Such is the art of financing new musical works in the midst of a pandemic.

Even in the best of economic times, finding funders for new orchestral works is typically difficult.

"You’re looking for support for something that doesn’t exist,” said Jeffrey Biegel, a pianist and composer on the faculty of Brooklyn College who has managed to bring together donors and composers to create more than a dozen musical works since 1999. “We have no idea what the first notes will sound like until we have enough money to pay for it.”

In the course of commissioning previous music projects, Biegel estimates he has raised a total of $600,000. But with many arts and entertainment nonprofits now debilitated by COVID-19 and donations declining along with event revenue, raising the $25,000 to $100,000 to commission a new work has become harder.
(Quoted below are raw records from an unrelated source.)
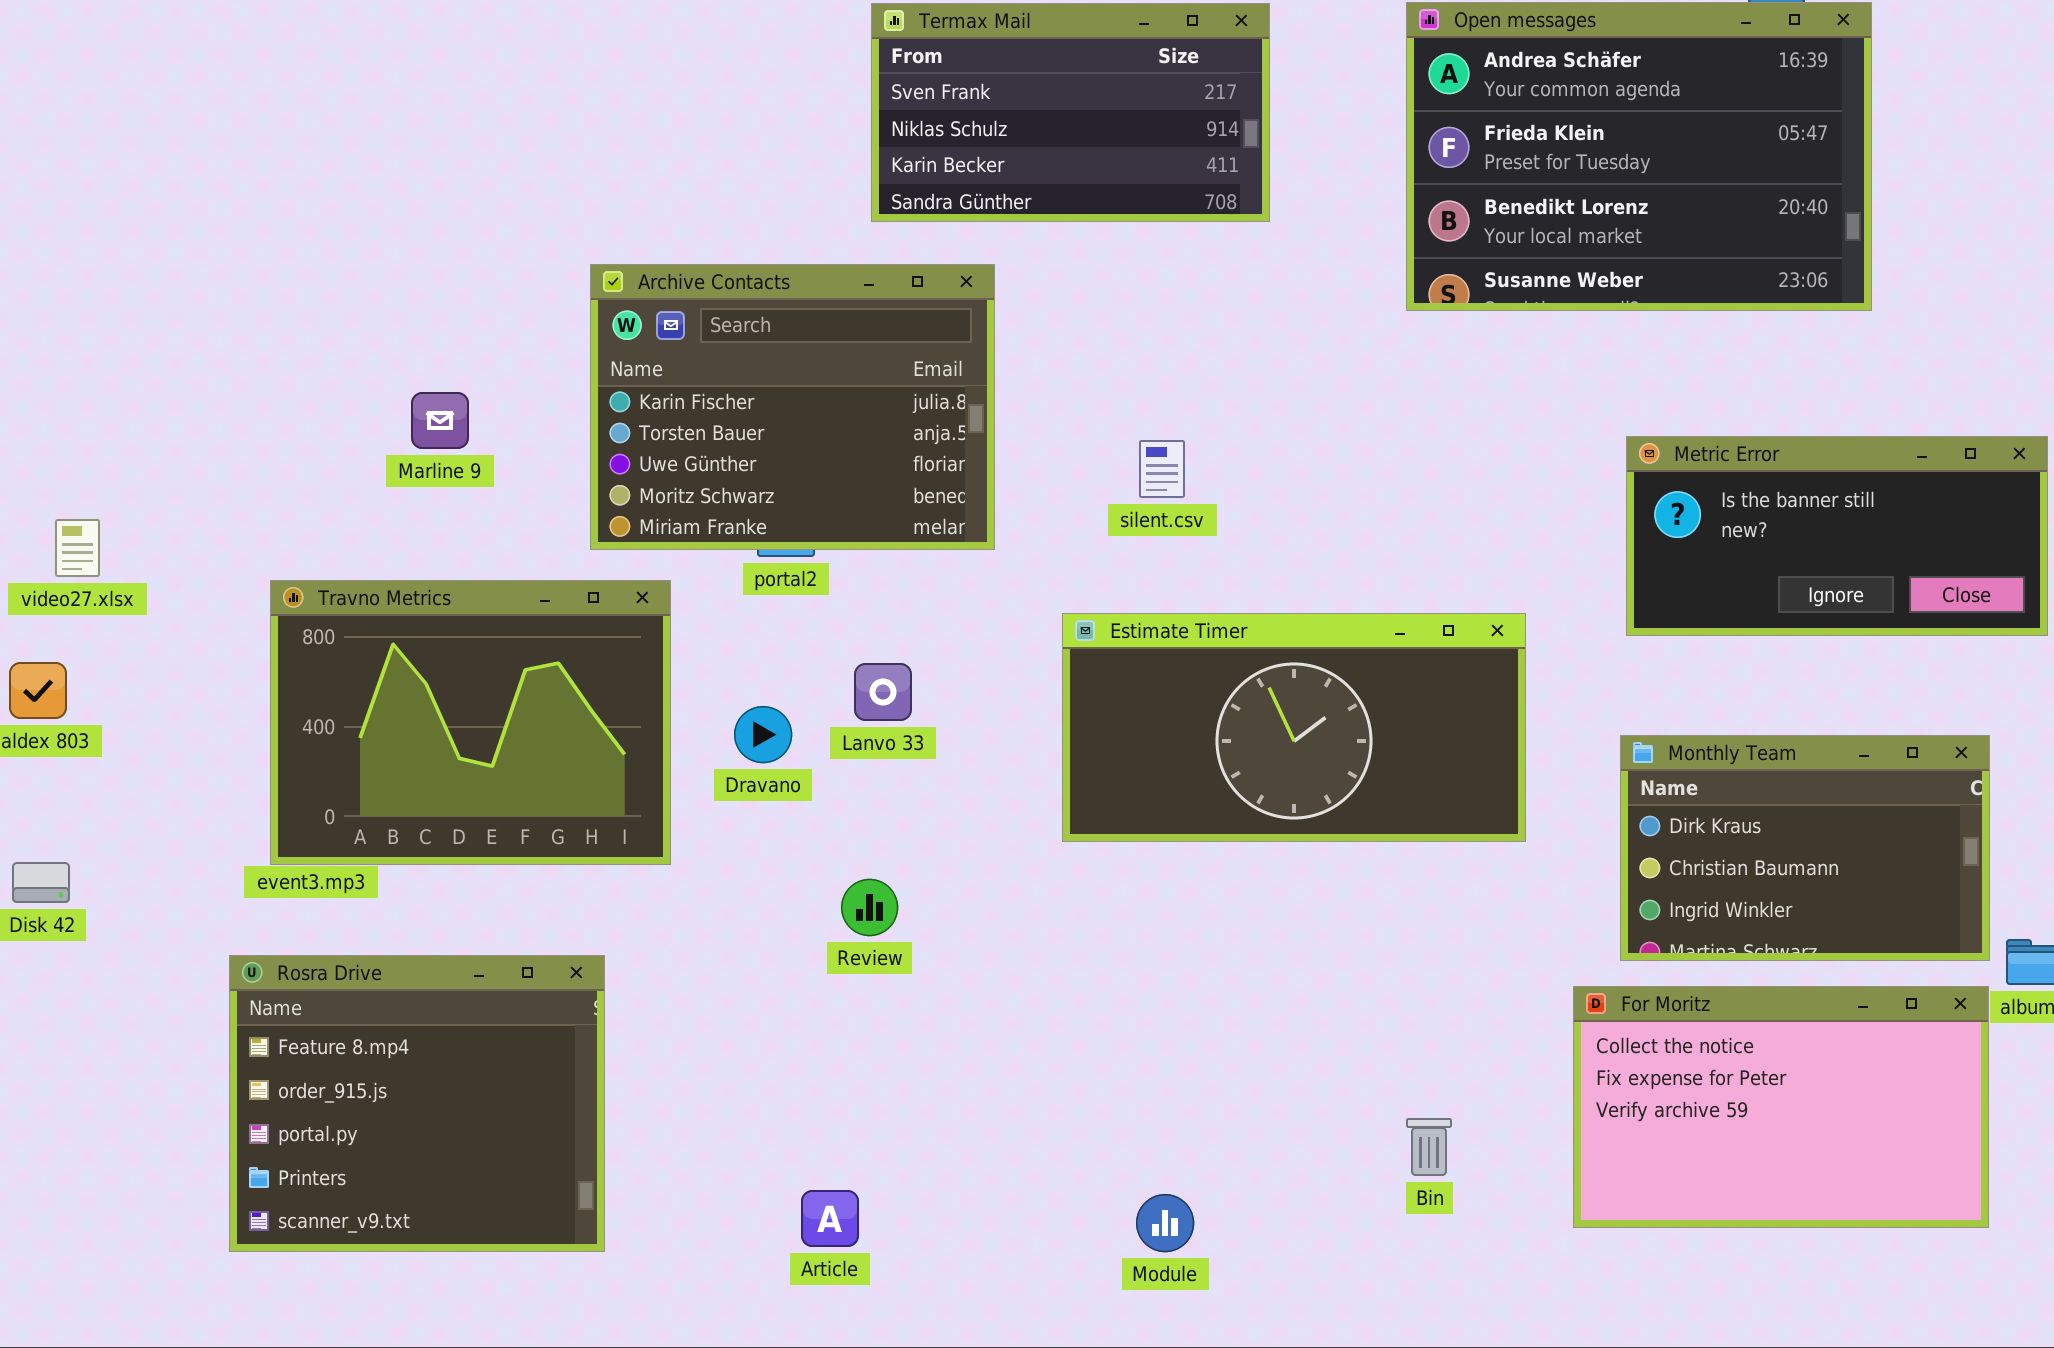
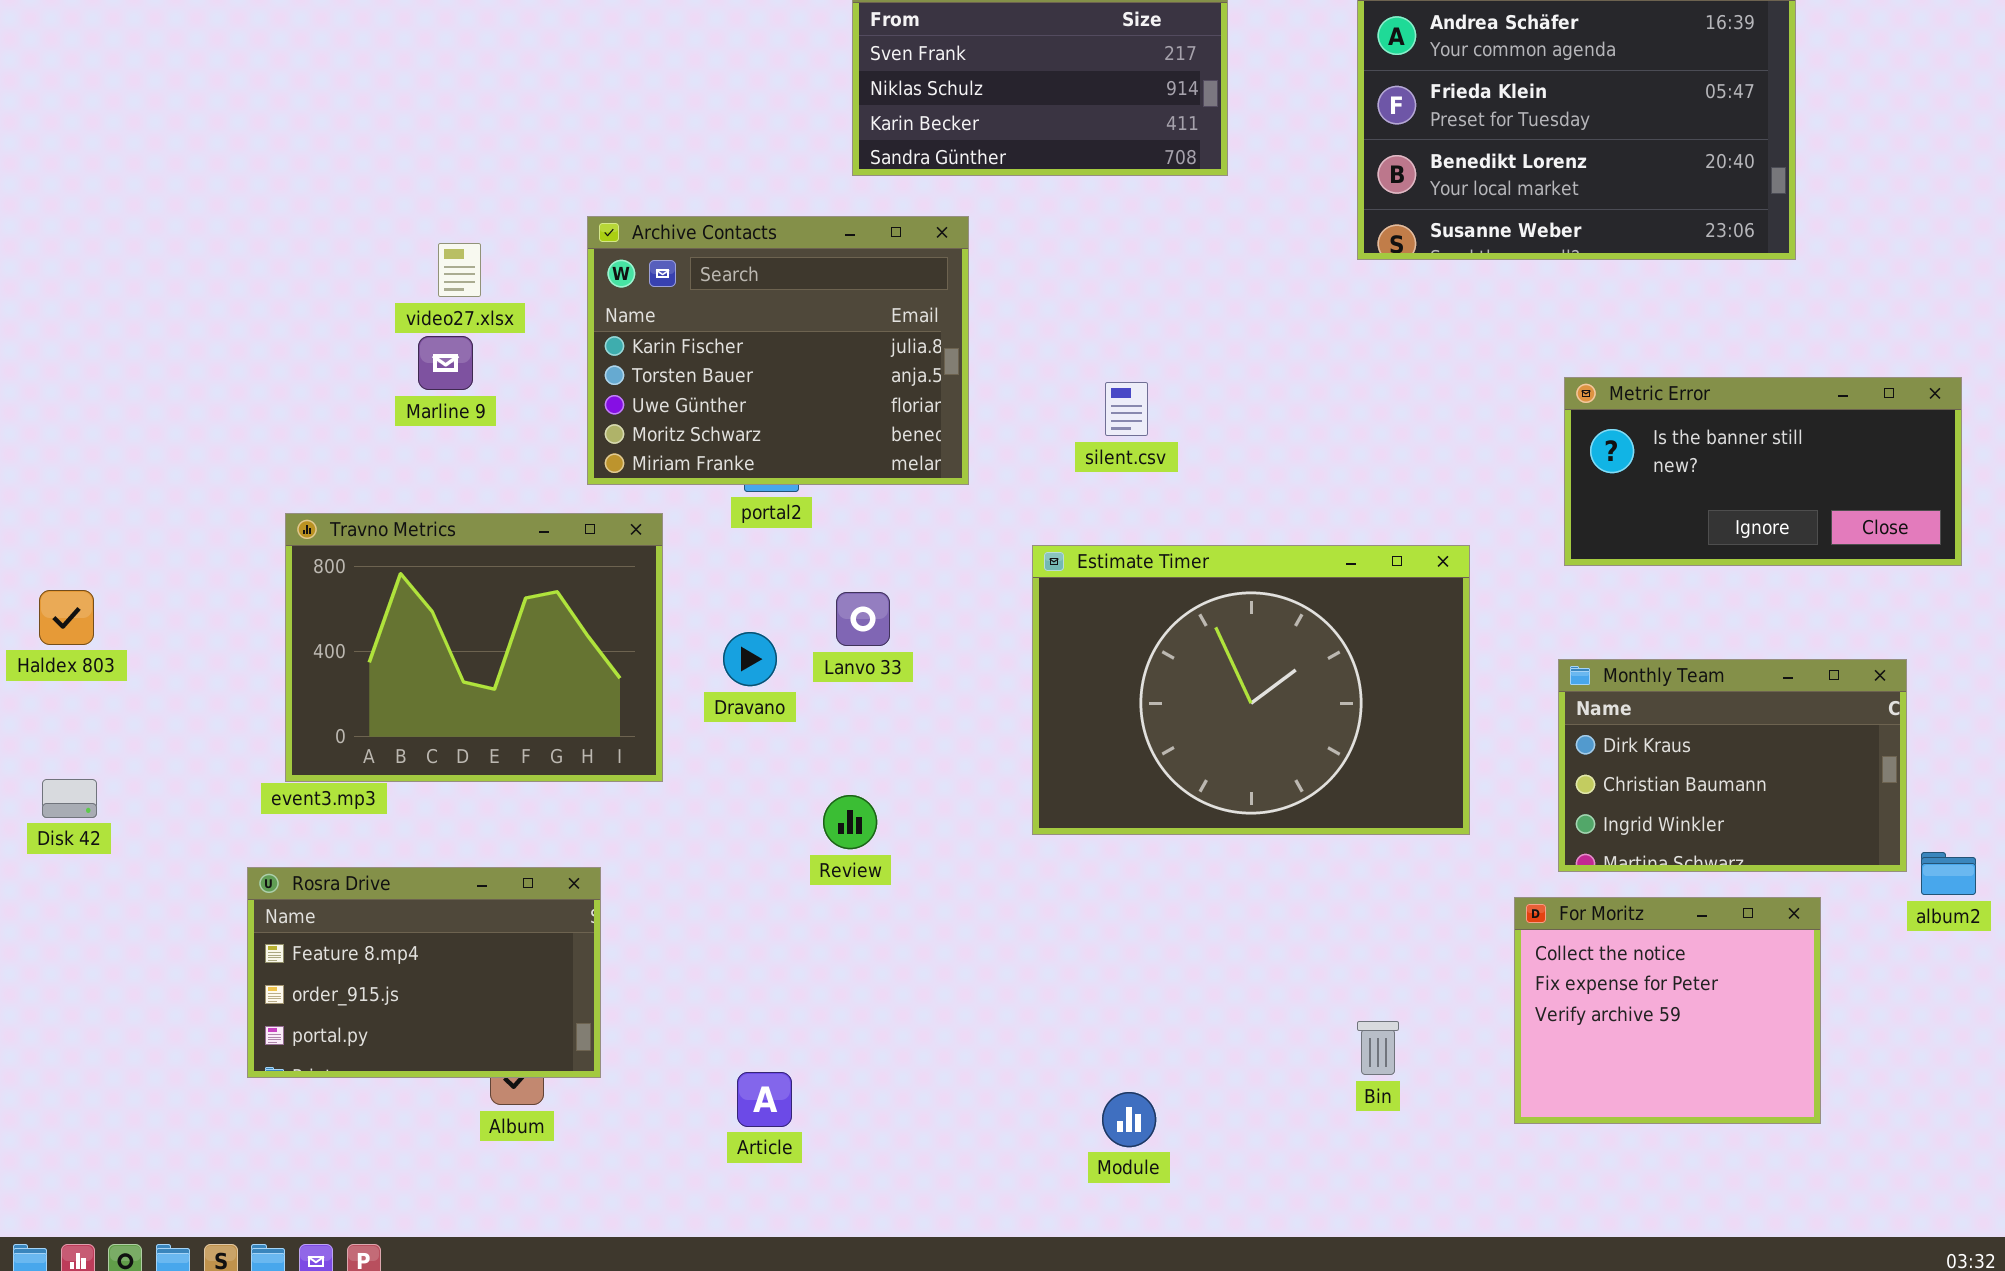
video27.xlsx: [55,519,100,577] -> [438,243,481,297], moved
Estimate Timer: [1062,613,1526,842] -> [1032,545,1470,835], resized
Rosra Drive: [229,955,605,1252] -> [247,867,601,1078], resized
For Moritz: [1573,986,1989,1228] -> [1514,897,1821,1124], resized
Article: [801,1190,859,1247] -> [737,1072,792,1127], moved

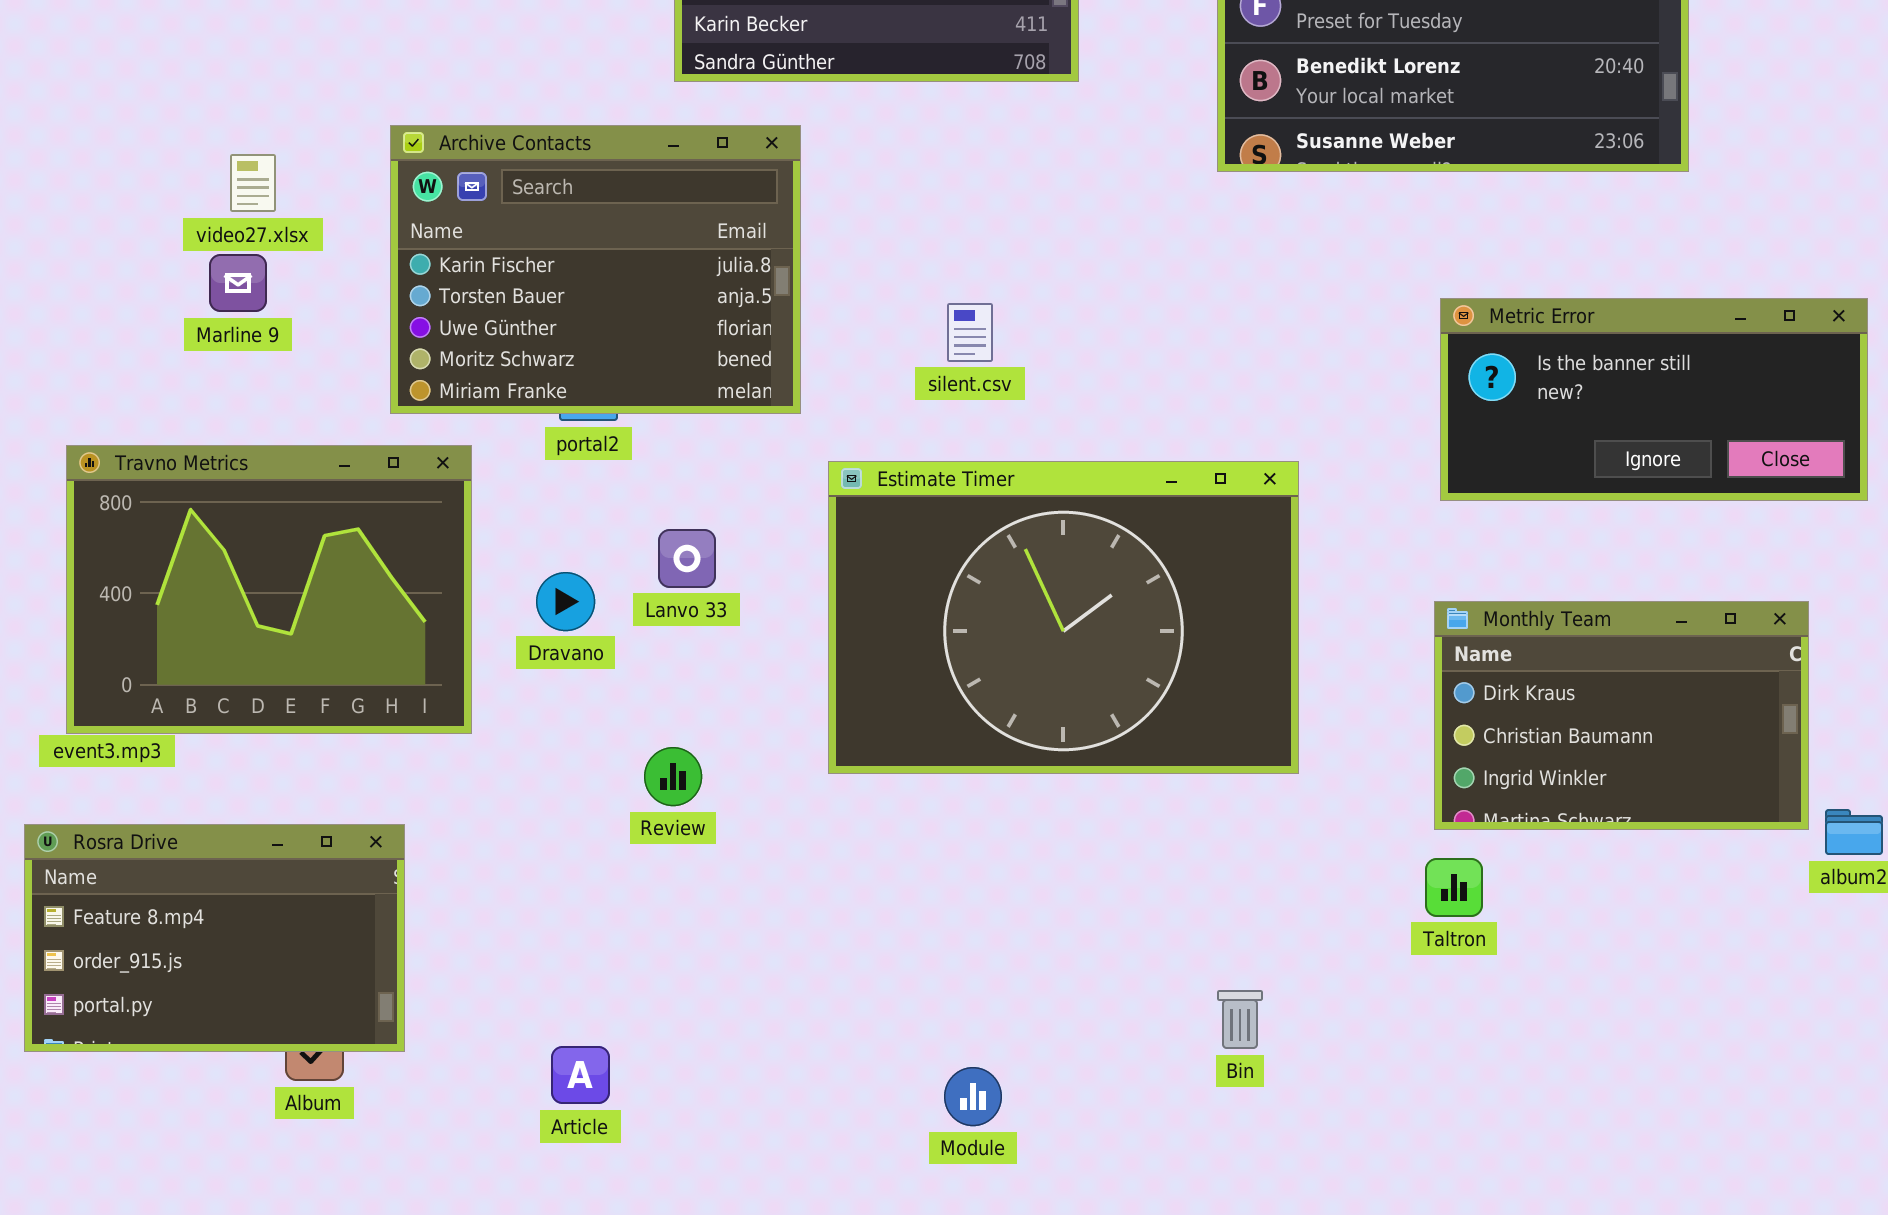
Estimate Timer: [1032,545,1470,835] -> [828,461,1299,774], moved
For Moritz: [1514,897,1821,1124] -> none, closed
The sector is still recovering from a loss of about 35% of its jobs as of last September, according to Johns Hopkins University’s Center for Civil Society Studies.

Biegel, 60, of Lynbrook, New York, recognized that in order for “Remembering Ruth Bader Ginsburg” by Ellen Taaffe Zwilich to reach fruition, he needed to approach it differently.

“This piece marks a moment in time when a very significant historical figure lived and left her legacy in so many ways,” he said. “I thought a piece of music to honor her and commemorate this legacy was in order, and donors came to help for that.”